— Text segment —
But as OP said, when I have nightmares they're mostly 'realistic'. Two days ago I dreamed about being in a ship sinking in the ocean. It was horrible, I'm afraid of oceans and seas. I avoid beaches, and even when I'm on a plane above the ocean I get nervous. It's weird. And when I happen to have a nightmare about it, it really ruins my night.

Sometimes I think it would be nice to have a dream journal.


----------



## AnOminous (Sep 21, 2016)

The solution to nightmares is stop having them.  It's your own fucking mind, control it.  If you find yourself having a nightmare, just wake the fuck up.  It's literally that easy.


----------



## Minnie (Sep 21, 2016)

I have odd dreams quite frequently, to say the least and a good deal of them end up being nightmares.



Spoiler



The majority of my nightmares are rather common ones like, I'm gonna be late to class! Or I forgot to do some assignment! Or things that could go wrong at work. Possibly realistic scenarios that get overblown in dreamland. 

The strangest nightmare I've had recently was my family being hunted down. It isn't the first time I had a dream of this nature. This time, we were all loaded into this big van that we had when I was in middle school and I just remember the feeling of desperation as we tried to get away. It was dark and very cloudy outside, but in the way that the sky looks when a tornado is coming in the middle of the day.
The dream jumped around a lot and I remember seeing corpses of people and animals that looked like they had been severely burned.
We kept driving trying to escape, but then missiles were being shot at our van. We crashed into this area that was fenced off with barb wire.
I was dazed from the crash as we were pulled out of the van by these swat team like guys and I just knew we were gonna die. Then the "bad guys" of the dream show up and it was two Hillary Clintons and some man that's a regular at the restaurant I work at.

(Dataset records)
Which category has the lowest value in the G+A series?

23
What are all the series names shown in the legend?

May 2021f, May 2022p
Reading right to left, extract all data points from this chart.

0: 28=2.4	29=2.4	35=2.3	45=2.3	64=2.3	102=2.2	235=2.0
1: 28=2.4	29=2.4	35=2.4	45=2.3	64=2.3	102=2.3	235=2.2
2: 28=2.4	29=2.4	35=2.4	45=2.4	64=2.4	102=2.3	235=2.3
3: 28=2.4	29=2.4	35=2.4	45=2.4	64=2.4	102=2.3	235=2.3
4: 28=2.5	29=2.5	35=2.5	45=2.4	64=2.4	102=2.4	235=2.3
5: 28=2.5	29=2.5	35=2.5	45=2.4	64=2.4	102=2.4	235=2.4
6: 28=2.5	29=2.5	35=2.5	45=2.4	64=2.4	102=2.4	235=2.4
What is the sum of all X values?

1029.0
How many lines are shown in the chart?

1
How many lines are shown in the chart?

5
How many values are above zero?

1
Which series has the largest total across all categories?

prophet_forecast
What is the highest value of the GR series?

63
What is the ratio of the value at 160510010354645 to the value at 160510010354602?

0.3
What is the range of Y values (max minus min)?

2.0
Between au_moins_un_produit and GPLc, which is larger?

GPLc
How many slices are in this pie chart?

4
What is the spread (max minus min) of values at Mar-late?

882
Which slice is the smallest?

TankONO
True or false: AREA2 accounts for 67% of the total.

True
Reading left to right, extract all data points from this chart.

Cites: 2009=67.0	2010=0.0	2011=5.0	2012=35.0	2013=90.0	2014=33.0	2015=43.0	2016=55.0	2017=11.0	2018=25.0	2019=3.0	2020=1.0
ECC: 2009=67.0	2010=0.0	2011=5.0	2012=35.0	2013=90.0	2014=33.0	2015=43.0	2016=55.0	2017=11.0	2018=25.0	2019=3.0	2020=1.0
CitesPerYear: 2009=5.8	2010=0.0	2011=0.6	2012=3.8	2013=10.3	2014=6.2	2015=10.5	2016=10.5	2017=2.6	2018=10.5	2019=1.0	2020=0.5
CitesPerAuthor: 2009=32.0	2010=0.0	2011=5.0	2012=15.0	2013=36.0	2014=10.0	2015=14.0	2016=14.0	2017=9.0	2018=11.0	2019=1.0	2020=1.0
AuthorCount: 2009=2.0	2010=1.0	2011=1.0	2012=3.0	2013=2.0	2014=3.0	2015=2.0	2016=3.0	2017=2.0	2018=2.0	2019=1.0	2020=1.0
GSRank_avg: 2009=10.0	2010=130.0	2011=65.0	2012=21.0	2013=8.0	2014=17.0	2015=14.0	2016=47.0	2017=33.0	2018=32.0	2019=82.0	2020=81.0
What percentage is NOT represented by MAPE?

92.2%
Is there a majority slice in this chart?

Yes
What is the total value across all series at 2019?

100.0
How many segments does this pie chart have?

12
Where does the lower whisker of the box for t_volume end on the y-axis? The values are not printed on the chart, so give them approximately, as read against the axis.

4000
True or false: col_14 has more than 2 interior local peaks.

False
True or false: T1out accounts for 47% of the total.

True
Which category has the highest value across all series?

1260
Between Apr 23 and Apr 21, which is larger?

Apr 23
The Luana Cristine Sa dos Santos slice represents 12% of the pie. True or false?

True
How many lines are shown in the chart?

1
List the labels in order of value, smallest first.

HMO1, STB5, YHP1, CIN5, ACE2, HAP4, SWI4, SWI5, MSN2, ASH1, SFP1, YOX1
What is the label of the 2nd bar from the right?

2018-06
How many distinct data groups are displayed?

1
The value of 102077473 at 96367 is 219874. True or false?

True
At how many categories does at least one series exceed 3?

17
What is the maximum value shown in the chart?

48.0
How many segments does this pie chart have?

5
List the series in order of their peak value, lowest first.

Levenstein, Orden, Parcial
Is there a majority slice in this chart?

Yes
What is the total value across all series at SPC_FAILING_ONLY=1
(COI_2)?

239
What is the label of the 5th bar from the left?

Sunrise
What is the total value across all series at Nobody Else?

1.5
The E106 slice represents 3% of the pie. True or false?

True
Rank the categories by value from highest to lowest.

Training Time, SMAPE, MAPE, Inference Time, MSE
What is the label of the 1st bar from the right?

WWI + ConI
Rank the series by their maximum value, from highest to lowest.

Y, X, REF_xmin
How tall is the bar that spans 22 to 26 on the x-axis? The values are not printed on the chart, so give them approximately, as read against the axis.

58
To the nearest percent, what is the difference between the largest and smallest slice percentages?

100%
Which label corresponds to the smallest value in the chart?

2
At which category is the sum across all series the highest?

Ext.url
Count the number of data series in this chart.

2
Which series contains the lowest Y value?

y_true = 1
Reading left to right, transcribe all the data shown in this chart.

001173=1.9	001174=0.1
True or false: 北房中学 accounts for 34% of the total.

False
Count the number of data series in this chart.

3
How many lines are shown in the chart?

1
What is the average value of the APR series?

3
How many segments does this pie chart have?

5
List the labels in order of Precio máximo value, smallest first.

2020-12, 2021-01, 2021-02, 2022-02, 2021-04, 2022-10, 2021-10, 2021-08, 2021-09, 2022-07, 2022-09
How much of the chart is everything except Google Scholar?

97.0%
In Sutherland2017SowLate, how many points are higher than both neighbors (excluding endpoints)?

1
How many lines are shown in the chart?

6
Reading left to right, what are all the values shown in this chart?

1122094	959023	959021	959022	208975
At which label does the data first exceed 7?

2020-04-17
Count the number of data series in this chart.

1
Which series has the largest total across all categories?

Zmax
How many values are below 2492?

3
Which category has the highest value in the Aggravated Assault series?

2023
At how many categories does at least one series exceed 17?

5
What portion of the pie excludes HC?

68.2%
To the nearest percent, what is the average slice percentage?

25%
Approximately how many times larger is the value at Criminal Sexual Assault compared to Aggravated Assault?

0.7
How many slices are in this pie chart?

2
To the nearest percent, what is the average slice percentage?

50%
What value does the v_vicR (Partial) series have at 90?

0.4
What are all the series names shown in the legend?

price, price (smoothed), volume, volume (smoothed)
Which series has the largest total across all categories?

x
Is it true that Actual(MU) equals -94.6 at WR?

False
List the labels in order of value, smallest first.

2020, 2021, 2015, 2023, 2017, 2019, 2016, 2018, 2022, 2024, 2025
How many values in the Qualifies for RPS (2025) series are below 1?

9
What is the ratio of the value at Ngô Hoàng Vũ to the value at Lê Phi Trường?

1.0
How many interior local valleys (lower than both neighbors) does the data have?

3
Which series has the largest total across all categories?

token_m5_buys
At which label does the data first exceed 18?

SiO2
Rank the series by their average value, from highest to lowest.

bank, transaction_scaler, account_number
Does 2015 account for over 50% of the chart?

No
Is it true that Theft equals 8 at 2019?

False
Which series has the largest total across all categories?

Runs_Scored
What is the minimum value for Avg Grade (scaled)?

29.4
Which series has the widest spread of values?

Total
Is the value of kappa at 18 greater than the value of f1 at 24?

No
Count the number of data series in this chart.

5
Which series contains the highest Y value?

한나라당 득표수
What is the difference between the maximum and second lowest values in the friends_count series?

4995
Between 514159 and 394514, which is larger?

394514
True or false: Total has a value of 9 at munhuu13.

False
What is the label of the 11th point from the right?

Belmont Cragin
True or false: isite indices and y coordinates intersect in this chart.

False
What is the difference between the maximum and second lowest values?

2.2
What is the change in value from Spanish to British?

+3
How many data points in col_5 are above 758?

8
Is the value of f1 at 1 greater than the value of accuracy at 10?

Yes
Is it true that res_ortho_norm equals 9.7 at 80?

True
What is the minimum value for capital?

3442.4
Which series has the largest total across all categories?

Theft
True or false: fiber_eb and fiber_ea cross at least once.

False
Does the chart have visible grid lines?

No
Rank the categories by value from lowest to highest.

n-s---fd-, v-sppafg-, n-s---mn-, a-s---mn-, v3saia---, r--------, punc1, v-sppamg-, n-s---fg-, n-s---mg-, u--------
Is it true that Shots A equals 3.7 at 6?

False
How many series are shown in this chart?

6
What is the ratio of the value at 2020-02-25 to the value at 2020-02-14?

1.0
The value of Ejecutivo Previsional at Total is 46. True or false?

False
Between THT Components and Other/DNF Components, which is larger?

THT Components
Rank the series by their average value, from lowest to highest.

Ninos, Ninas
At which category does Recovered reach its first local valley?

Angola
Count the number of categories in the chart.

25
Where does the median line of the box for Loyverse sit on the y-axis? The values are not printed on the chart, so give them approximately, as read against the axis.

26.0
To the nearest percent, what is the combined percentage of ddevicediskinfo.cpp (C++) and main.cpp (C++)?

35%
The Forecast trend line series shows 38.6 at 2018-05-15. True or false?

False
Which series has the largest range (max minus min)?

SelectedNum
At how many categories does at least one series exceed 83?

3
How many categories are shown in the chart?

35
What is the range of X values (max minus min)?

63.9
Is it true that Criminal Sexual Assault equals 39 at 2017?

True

— Work item —
In the forum thread about nightmares, what vehicle were Minnie's family loaded into during the dream about being hunted down?

— Output —
A big van the family had when Minnie was in middle school.